▶ CONSIGNE
Traduisez en anglais cette phrase de l'extrait consacré à la botanique : « On pourrait dire que les botanistes leur ressemblent. »

Bientôt le maître distingua M. Blondin dans la foule de ses disciples, et s’il lui arrivait quelquefois de ne se pas rappeler sur le champ le nom, ou la définition de quelque plante, c’était à lui qu’il avait recours. Il le chargeait même de remplir sa place, lorsqu’il était indisposé, honneur qu’il n’aurait osé faire à quelqu’un qui on aurait pu le contester légitimement.
Nous avons déjà dit dans l’éloge de M. Tournefort , combien la botanique est une science laborieuse et pénible pour le corps même. Il y a des peuples qui ne se font point encore avisés de faire des provisions pour subsistance, et qui sont obligés d’aller chercher tous les jours dans les campagnes, et dans les bois. On pourrait dire que les botanistes leur ressemblent. Ils n’ont point leurs provisions amassées dans leur cabinet, comme plusieurs [p. 79] autres espèces de savants, et il faut qu’ils aillent avec beaucoup de fatigues chercher au loin dans les bois et dans les campagnes les aliments de leur curiosité. M. Blondin n’épargna rien pour satisfaire la sienne, il herborisa dans toute la Picardie, dans la Normandie, dans l’Ile de France, rien ne lui échappait de ce qui pouvait être soupçonné de cacher quelque plante, et les toits même des églises ne lui étaient inaccessibles. Aussi trouva-t-il dans la Picardie seule environ 120 plantes, qui n’étaient pas au jardin royal, et que même on n’y connaissait et il en découvrit en France plusieurs espèces que l’on croyait particulières à l’Amérique. Il faut que la botanique soit bien vaste, si après tant de recherches de tant d’habiles gens on a pu prendre pour des productions d’un autre monde ce que l’on voulait ici sous les pieds.

▶ Extraits d'un jeu de données
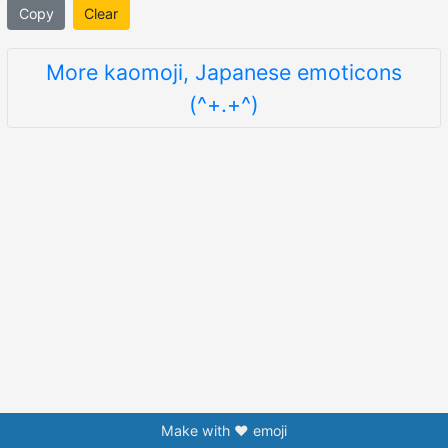
Copy
Clear
More kaomoji, Japanese emoticons
(^+.+^)
Make with ❤️ emoji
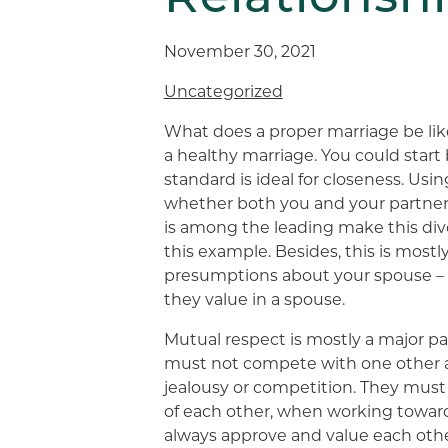
November 30, 2021
Uncategorized
What does a proper marriage be lik
a healthy marriage. You could start
standard is ideal for closeness. Usi
whether both you and your partner 
is among the leading make this div
this example. Besides, this is most
presumptions about your spouse – 
they value in a spouse.
Mutual respect is mostly a major pa
must not compete with one other a
jealousy or competition. They must
of each other, when working towa
always approve and value each othe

▶ CORRIGÉ
One could say that botanists resemble them.